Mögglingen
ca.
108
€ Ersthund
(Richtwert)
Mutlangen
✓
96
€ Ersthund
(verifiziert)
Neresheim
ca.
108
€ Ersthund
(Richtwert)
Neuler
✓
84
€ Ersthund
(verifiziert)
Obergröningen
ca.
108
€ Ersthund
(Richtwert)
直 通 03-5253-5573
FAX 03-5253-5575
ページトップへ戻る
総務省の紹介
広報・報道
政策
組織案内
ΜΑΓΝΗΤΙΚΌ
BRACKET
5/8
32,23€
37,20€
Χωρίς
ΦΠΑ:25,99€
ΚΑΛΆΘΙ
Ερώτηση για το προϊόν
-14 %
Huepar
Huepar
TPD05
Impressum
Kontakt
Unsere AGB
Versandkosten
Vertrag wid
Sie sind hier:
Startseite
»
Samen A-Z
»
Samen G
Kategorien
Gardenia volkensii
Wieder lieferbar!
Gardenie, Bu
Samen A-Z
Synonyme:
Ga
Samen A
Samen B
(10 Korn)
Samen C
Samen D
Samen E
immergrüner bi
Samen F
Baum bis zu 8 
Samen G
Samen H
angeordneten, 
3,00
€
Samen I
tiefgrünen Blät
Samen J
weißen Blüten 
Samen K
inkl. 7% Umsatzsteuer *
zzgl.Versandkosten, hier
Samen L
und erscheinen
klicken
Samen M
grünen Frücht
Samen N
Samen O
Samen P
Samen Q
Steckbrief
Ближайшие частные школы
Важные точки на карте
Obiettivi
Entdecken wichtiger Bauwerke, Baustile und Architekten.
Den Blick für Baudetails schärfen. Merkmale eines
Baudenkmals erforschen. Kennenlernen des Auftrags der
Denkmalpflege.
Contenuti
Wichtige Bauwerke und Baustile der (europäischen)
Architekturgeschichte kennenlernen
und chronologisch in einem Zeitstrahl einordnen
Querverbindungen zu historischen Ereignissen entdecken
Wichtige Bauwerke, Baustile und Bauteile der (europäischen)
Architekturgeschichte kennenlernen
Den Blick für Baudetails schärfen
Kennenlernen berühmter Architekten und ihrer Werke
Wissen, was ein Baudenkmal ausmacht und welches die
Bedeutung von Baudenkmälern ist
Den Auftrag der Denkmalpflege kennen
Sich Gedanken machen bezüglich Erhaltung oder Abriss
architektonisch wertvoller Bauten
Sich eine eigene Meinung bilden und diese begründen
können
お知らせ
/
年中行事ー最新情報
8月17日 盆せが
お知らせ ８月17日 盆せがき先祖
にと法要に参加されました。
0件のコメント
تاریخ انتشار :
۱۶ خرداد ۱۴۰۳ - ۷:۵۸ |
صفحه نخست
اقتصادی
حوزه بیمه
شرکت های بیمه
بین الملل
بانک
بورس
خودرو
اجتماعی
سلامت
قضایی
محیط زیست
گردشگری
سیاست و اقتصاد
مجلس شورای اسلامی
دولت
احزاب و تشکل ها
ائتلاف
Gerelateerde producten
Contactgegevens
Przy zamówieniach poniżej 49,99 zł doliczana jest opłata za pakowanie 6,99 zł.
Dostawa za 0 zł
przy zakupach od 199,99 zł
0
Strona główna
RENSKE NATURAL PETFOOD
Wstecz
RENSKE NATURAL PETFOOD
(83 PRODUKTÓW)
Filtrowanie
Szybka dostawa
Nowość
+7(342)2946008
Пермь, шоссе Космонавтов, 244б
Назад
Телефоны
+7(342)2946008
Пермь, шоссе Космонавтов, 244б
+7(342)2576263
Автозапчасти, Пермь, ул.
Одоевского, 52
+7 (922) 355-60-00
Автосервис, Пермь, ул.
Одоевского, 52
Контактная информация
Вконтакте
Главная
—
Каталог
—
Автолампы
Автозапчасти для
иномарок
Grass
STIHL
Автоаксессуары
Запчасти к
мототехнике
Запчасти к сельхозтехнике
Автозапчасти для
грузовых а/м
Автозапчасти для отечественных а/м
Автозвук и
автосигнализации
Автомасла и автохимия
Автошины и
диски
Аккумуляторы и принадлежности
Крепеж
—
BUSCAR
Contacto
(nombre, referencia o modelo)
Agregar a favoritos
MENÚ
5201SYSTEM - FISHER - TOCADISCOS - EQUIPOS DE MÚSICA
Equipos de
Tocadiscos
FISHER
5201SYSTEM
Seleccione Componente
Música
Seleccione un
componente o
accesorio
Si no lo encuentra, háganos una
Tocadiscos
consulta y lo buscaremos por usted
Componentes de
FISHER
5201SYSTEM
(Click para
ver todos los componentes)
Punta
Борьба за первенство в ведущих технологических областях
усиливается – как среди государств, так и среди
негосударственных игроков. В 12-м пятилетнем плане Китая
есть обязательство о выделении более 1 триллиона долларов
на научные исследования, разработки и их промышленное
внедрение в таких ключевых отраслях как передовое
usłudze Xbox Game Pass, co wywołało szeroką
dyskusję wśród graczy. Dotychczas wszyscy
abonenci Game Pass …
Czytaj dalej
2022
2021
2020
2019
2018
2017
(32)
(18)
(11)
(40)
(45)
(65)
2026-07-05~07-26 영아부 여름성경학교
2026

**Task details**
Please copy the data word for word, from its first line through the line containing "architektonisch wertvoller Bauten", including both of those lines.

**Answer below**
Mögglingen
ca.
108
€ Ersthund
(Richtwert)
Mutlangen
✓
96
€ Ersthund
(verifiziert)
Neresheim
ca.
108
€ Ersthund
(Richtwert)
Neuler
✓
84
€ Ersthund
(verifiziert)
Obergröningen
ca.
108
€ Ersthund
(Richtwert)
直 通 03-5253-5573
FAX 03-5253-5575
ページトップへ戻る
総務省の紹介
広報・報道
政策
組織案内
ΜΑΓΝΗΤΙΚΌ
BRACKET
5/8
32,23€
37,20€
Χωρίς
ΦΠΑ:25,99€
ΚΑΛΆΘΙ
Ερώτηση για το προϊόν
-14 %
Huepar
Huepar
TPD05
Impressum
Kontakt
Unsere AGB
Versandkosten
Vertrag wid
Sie sind hier:
Startseite
»
Samen A-Z
»
Samen G
Kategorien
Gardenia volkensii
Wieder lieferbar!
Gardenie, Bu
Samen A-Z
Synonyme:
Ga
Samen A
Samen B
(10 Korn)
Samen C
Samen D
Samen E
immergrüner bi
Samen F
Baum bis zu 8 
Samen G
Samen H
angeordneten, 
3,00
€
Samen I
tiefgrünen Blät
Samen J
weißen Blüten 
Samen K
inkl. 7% Umsatzsteuer *
zzgl.Versandkosten, hier
Samen L
und erscheinen
klicken
Samen M
grünen Frücht
Samen N
Samen O
Samen P
Samen Q
Steckbrief
Ближайшие частные школы
Важные точки на карте
Obiettivi
Entdecken wichtiger Bauwerke, Baustile und Architekten.
Den Blick für Baudetails schärfen. Merkmale eines
Baudenkmals erforschen. Kennenlernen des Auftrags der
Denkmalpflege.
Contenuti
Wichtige Bauwerke und Baustile der (europäischen)
Architekturgeschichte kennenlernen
und chronologisch in einem Zeitstrahl einordnen
Querverbindungen zu historischen Ereignissen entdecken
Wichtige Bauwerke, Baustile und Bauteile der (europäischen)
Architekturgeschichte kennenlernen
Den Blick für Baudetails schärfen
Kennenlernen berühmter Architekten und ihrer Werke
Wissen, was ein Baudenkmal ausmacht und welches die
Bedeutung von Baudenkmälern ist
Den Auftrag der Denkmalpflege kennen
Sich Gedanken machen bezüglich Erhaltung oder Abriss
architektonisch wertvoller Bauten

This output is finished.